Inoltre, nelle ultime settimane, tre leader Repubblicani sono incorsi in incidenti deleteri per una carriera politica. Mark Sanford, governatore della Carolina del Sud, è scomparso per quattro giorni, senza più contatti né con la sua famiglia né con il suo ufficio, ed è poi riapparso dopo una gita in Argentina con la sua amante. In una sconnessa conferenza stampa e una successiva intervista, con toni in parte di scusa e in parte romantici, non ha offerto nessuna rassicurazione sulla sua stabilità e molti deputati Repubblicani dello stato hanno chiesto le sue dimissioni.


Questa vicenda fa seguito a un altro scandalo che ha coinvolto un importante senatore Repubblicano, John Ensign, un possibile candidato presidenziale, prima che si sapesse di una sua tresca con una donna sposata del suo staff.
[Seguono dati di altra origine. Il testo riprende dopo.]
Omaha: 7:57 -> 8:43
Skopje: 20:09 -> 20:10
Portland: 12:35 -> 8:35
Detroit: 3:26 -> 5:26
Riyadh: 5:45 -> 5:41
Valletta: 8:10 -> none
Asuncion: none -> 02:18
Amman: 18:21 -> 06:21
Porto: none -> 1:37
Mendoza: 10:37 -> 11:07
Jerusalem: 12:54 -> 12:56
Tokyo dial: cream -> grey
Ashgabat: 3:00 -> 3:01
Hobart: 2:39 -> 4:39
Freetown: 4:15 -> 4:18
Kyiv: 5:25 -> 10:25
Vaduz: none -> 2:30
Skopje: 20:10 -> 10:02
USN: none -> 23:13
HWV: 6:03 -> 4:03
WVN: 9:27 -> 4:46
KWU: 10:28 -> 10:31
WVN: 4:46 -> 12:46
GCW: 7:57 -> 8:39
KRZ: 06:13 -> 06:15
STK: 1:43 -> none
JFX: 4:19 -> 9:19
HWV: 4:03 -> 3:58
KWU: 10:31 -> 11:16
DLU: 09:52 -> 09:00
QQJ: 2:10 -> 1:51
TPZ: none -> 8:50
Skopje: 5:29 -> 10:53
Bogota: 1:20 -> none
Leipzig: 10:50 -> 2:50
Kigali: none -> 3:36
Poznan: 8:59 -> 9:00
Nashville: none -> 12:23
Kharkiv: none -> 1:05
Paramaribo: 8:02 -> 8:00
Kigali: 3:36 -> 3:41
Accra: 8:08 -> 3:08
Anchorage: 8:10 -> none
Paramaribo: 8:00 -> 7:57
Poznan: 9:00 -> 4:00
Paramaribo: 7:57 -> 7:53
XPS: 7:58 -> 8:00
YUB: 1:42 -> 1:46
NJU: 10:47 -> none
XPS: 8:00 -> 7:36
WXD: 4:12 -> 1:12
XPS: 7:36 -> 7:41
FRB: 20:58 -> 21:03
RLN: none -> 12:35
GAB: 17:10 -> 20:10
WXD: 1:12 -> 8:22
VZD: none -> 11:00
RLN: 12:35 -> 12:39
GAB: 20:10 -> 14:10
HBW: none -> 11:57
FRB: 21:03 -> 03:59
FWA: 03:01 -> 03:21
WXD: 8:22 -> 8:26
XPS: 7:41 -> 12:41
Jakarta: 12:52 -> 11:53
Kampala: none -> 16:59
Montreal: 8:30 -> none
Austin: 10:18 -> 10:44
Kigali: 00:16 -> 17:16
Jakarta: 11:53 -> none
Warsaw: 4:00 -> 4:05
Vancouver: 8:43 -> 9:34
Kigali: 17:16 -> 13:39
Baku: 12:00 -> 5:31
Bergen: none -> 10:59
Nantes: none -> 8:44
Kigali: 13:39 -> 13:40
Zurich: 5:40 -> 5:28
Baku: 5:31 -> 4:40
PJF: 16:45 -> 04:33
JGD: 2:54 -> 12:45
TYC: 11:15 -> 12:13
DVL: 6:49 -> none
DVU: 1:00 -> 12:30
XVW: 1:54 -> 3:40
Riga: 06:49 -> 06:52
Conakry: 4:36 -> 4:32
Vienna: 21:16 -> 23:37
Ensign, un cristiano “rinato” pentecostale e Sanford, membro della Chiesa episcopale, erano esponenti dell’ala conservatrice del Partito Repubblicano sostenitrice dei valori della famiglia. Lo scorso marzo, Sanford finì in prima pagina per aver rifiutato una parte del pacchetto federale di stimoli per il suo stato, che ha un tasso di disoccupazione vicino al 10%, anche se alla fine è stato raggiunto un compromesso per evitare che i fondi venissero dirottati ad altri stati.

Infine, recentemente, Sarah Palin, la quarantacinquenne candidata alla vicepresidenza nelle ultime elezioni, ha lasciato improvvisamente la carica di governatore dell’Alaska, alla vigilia della festa del 4 luglio, con spiegazioni non molto convincenti. Stanno circolando molte ipotesi su questo poco ortodosso ritiro della potenziale candidata alle prossime presidenziali, se sia dovuto allo stress delle inchieste e degli attacchi dei media su di lei e sulla sua famiglia, o se questo significhi la sua volontà di impegnarsi maggiormente a livello nazionale, come candidata alla presidenza o in altro ruolo. Qualcuno sospetta perfino che voglia proporsi come commentatrice in qualche mezzo di comunicazione. La Palin si è per ora tenuta sul vago: «Sto guardando in avanti e a come possiamo far progredire insieme il Paese».


All’inizio di quest’anno, Mark Sanford e Sarah Palin erano indicati dal presidente del Partito Repubblicano come due delle quattro “stelle nascenti”, insieme al governatore del Minnesota Tim Pawlenty e a quello della Louisiana Bobby Jindal. Anche prima di questi avvenimenti, il tasso di apprezzamento del Partito Repubblicano era sceso al 34%, con il 38% degli stessi Repubblicani insoddisfatti del loro partito. In una recente intervista, l’esperto di strategie Repubblicano John Weaver ha affermato: «Siamo in un periodo veramente difficile e ci vorrà del tempo per uscirne. Molto francamente, ci vorranno una o due generazioni».